- [Passage shown]:
>>>

Stanislava Nopova (born 26 May 1953) is a Czech author, poet and publisher.

==Biography==
Stanislava Nopová was born on 26 May 1953 in Gottwaldow, Czechoslovakia (now Zlín, Czech Republic). After graduating from secondary school in Zlín and then Nursing High School in Brno, she worked as a Physiotherapy specialist in Prostějov, Luhačovice and Hradec Králové. After a period of prolonged illness she left her work in the health services in the spring of 1989. She then started working as a florist, and later as a financial consultant and manager in an insurance company. During this time she studied literature and creative writing. Over the course of the next several years she wrote poems, fairy tales and story books. In 1999 she went to study in Australia, where she remained until 2001. After returning to the Czech Republic she began to publish her work in newspapers and magazines. In 2006 she published the first edition of The Christmas Newspaper. In early 2007 she founded the Prague Press newspaper, a monthly business and lifestyle magazine which is currently still in publication. Stanislava Nopová has been publishing books since 2002 and has compiled a travel guide about the fifth continent with the apt title The Best of Australia. Her writing for children has so far resulted in the published book The World Beyond the Cliffs. She introduced herself as a poet with the book entitled The Gift. The focus of the author's work is directed at creating prose for adults: Daiquirita, X Terra Incognita, To Kill for a Job, Hazardous Holiday.

==Bibliography==
- Daiquirita (2009), a contemporary, social novel for women. A mature woman addresses the crisis of her marriage and the loss of her well-paid job. She turns her life upside down in order to survive and live better. The story takes place on three continents (Prague, Chicago, Sydney).
- To Kill for a Job (2009), dystopia, a dystopian novel in the period after the election success of the "Strong Seven", a party of charismatic politicians. Their success brings a renewed hope to solve the problems of crime and unemployment but the reality of the situation is different. Political tyranny and social crisis grow to enormous proportions. The novels hero, Johan the carpenter, is forced to become a lonely and desperate gladiator, willing to do anything to survive.
- X Terra Incognita (2009), thriller, detective story with a twist of sci-fi. The Australian desert aptly named Sandy Desert with an area larger than Europe is seemingly deserted and dead. Murders of foreigners reveal startling clues to the investigators that the Australian continent is being threatened by an unknown monster.
- Hazardous Holiday (2009), a thriller. Brno student Anastasia has no idea that her journey to America would surpass the potential hazards dreamt up in the imagination of her parents, who warned her not to go. Awaiting her is a fight for life and the almost futile attempt to return home.
- The Gift (2009), poetry for youth and adults. Narrative verses which reflect our times.
- The World Beyond the Cliffs (2009) an adventure book for children. An eight-year-old Czech girl called Diana, a Japanese girl Rieko and an Australian boy Thomas experience a world of adventures on the shores of Sydney. The book is about a beautiful friendship that knows no borders or language barriers.
- The Best of Australia (2002). Both a travelogue and a guide. Stanislava Nopová introduces the Australian continent from the perspective of her own personal experiences and impressions, with many witty observations. This book provides a wealth of factual information about Australia.

<<<

- [Work task]:
According to the passage about Stanislava Nopová, what newspaper did she found in early 2007?

- [Stored data]:
>>>

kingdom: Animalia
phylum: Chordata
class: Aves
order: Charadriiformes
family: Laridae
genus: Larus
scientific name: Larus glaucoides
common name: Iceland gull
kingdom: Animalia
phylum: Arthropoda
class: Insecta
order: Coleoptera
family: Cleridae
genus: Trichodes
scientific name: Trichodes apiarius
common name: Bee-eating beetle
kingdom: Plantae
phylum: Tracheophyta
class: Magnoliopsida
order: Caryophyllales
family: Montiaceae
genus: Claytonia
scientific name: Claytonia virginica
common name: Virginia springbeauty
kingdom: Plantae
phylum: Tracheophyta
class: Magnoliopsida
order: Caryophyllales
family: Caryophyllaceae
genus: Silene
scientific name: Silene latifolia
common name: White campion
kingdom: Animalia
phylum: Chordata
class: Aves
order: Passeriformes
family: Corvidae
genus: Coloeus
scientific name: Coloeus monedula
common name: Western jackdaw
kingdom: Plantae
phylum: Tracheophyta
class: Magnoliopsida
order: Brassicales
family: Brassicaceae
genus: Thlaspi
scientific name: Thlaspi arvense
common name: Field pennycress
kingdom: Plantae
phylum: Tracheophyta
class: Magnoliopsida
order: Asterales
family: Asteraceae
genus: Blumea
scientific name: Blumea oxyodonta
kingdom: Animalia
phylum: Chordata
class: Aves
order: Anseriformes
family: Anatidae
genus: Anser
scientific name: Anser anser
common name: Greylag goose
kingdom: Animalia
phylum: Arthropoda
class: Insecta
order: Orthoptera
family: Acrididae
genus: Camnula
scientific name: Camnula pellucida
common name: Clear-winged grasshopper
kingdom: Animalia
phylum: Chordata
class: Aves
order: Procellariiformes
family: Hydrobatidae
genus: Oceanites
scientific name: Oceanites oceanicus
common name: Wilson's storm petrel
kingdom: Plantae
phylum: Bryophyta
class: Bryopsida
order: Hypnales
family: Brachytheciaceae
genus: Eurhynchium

<<<

- [Solution]:
The Prague Press newspaper.